[EXTRACT TO READ]
■ ■ ■ ■ ■
Book review: Every Version of You by Grace Chan

 

It’s the year 2080. Australia—and the world at large—is crumbling from the effects of climate change. People must wear air filters and protective gear against radiation each time they step outside. But the lucky ones—like Tao-Yi and her boyfriend Navin—hardly go outside anyway. They barely spend any time at all in the physical world. They spend most of their time in virtual reality. And in 2080, the biggest VR company is about to release their latest product: Gaia, a “Massively Unified Simulated Reality Matrix” which will instantly make all previous products obsolete and which will provide a single platform for all purposes of virtual reality—a place to work, shop, socialize, play, and essentially live.

 

We’ve been to this place before, of course. From Neal Stephenson’s classic Snow Crash to the Matrix movies and more, we’ve been to many versions of this future—a place where the attractions of a simulated digital reality beckon us away from the real world. We are, in many ways, at this place right now, in our real lives. And yet Grace Chan’s debut novel, Every Version of You, takes us to this place with a quiet thoughtfulness, with an emotional complexity and verisimilitude, that I have not seen in any other fictional depiction.

 

Every Version of You shifts backward and forward in time, from Tao-Yi’s first meeting with her boyfriend, Navin, to a time before the launch of Gaia, when cities were still vibrant with people socializing and traveling in the physical world. The novel follows Tao-Yi and Navin, and their friends and family, as the world changes again and again—as the physical world crumbles, and as Gaia is updated with its biggest release yet: the option to upload one’s mind permanently into the virtual world of Gaia, to leave the physical human body permanently behind, and to become essentially immortal.

 

While the major technological ideas in this novel are not new, Chan explores the human effects in heartbreaking detail. The Gaia technology divides humanity from the start; from its very launch, there are those who cannot afford it, who are left out and left behind. The new uploading technology results in an even greater divide. This is illustrated most heartbreakingly in the conflict between Tao-Yi and Navin. Navin jumps at the opportunity to live permanently in Gaia—not least because in the physical world he suffers from a chronic illness which leaves him with frustrating physical limitations and in chronic pain. In the virtual world he feels no pain, and has no limitations. Yet even as Navin and more and more of Tao-Yi’s friends upload themselves permanently into Gaia, Tao-Yi cannot bring herself to join them. At first she tells people that it’s because she wants to stay behind to care for her mother, who also refuses to leave the physical world. But there’s something more to her decision: a deep-rooted attachment to the physical world that she cannot explain, but which she cannot give up.
■ ■ ■ ■ ■
[TASK INSTRUCTIONS]
1. In the book review, what chronic problem does Navin have in the physical world?
2. Transcribe the records word for word, from their first line through the line that contains "yellow circle: moved 7 px right, 33 px down", both included.

[Saved data entries]
■ ■ ■ ■ ■
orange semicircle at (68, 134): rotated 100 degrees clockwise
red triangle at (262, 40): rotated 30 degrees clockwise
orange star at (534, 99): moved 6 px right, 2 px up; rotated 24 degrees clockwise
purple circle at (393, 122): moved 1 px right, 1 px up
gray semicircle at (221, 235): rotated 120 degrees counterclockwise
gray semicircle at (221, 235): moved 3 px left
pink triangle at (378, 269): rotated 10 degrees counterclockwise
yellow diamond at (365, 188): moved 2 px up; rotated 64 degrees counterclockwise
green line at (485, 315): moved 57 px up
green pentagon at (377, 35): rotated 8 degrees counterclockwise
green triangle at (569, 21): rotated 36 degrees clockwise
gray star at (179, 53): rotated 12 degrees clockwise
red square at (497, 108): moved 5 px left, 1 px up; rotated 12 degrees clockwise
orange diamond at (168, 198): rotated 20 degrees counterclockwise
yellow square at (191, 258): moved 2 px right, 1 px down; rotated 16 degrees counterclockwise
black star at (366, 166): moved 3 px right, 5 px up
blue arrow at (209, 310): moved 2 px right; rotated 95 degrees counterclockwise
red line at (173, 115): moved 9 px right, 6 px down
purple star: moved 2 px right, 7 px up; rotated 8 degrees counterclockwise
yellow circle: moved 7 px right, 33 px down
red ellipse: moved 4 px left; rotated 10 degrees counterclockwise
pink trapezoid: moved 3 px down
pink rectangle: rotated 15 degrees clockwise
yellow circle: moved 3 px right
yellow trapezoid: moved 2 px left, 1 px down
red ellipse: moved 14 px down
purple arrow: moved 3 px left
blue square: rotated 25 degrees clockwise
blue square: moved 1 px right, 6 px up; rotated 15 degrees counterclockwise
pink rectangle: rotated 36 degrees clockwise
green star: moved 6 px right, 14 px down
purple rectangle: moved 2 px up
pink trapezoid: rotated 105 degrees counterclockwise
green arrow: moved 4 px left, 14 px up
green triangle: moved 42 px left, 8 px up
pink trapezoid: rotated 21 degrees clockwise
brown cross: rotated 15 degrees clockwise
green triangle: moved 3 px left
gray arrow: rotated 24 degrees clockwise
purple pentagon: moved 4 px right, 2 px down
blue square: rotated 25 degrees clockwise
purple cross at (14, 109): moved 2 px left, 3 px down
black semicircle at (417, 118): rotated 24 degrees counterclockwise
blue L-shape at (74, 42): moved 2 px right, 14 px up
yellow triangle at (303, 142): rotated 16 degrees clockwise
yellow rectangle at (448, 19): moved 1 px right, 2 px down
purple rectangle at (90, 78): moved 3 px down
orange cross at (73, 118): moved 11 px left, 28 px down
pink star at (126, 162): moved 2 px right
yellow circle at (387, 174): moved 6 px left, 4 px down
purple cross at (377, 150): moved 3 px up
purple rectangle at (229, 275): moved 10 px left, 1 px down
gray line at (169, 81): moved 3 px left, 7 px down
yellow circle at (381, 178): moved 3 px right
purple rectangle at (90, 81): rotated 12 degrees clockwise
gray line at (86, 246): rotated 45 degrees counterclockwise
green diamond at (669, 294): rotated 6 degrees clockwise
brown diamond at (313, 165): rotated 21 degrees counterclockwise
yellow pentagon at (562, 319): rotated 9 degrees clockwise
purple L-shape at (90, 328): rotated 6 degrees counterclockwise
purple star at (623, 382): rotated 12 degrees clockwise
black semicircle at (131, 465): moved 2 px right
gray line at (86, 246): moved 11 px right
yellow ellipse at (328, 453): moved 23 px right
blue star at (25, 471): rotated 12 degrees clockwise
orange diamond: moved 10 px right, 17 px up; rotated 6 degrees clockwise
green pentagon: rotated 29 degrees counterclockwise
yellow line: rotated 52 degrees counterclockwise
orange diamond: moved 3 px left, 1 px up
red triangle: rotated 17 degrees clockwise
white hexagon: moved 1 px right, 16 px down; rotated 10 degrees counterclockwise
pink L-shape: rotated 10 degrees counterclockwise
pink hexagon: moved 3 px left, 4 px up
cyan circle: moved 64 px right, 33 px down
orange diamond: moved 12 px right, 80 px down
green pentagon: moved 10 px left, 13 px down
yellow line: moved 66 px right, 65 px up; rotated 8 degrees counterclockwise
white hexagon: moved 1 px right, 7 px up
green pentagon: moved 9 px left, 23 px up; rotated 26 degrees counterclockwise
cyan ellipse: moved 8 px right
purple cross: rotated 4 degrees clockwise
■ ■ ■ ■ ■
[THE SOLUTIONS]
1. He has a chronic illness that leaves him with frustrating physical limitations and in chronic pain.

2.
orange semicircle at (68, 134): rotated 100 degrees clockwise
red triangle at (262, 40): rotated 30 degrees clockwise
orange star at (534, 99): moved 6 px right, 2 px up; rotated 24 degrees clockwise
purple circle at (393, 122): moved 1 px right, 1 px up
gray semicircle at (221, 235): rotated 120 degrees counterclockwise
gray semicircle at (221, 235): moved 3 px left
pink triangle at (378, 269): rotated 10 degrees counterclockwise
yellow diamond at (365, 188): moved 2 px up; rotated 64 degrees counterclockwise
green line at (485, 315): moved 57 px up
green pentagon at (377, 35): rotated 8 degrees counterclockwise
green triangle at (569, 21): rotated 36 degrees clockwise
gray star at (179, 53): rotated 12 degrees clockwise
red square at (497, 108): moved 5 px left, 1 px up; rotated 12 degrees clockwise
orange diamond at (168, 198): rotated 20 degrees counterclockwise
yellow square at (191, 258): moved 2 px right, 1 px down; rotated 16 degrees counterclockwise
black star at (366, 166): moved 3 px right, 5 px up
blue arrow at (209, 310): moved 2 px right; rotated 95 degrees counterclockwise
red line at (173, 115): moved 9 px right, 6 px down
purple star: moved 2 px right, 7 px up; rotated 8 degrees counterclockwise
yellow circle: moved 7 px right, 33 px down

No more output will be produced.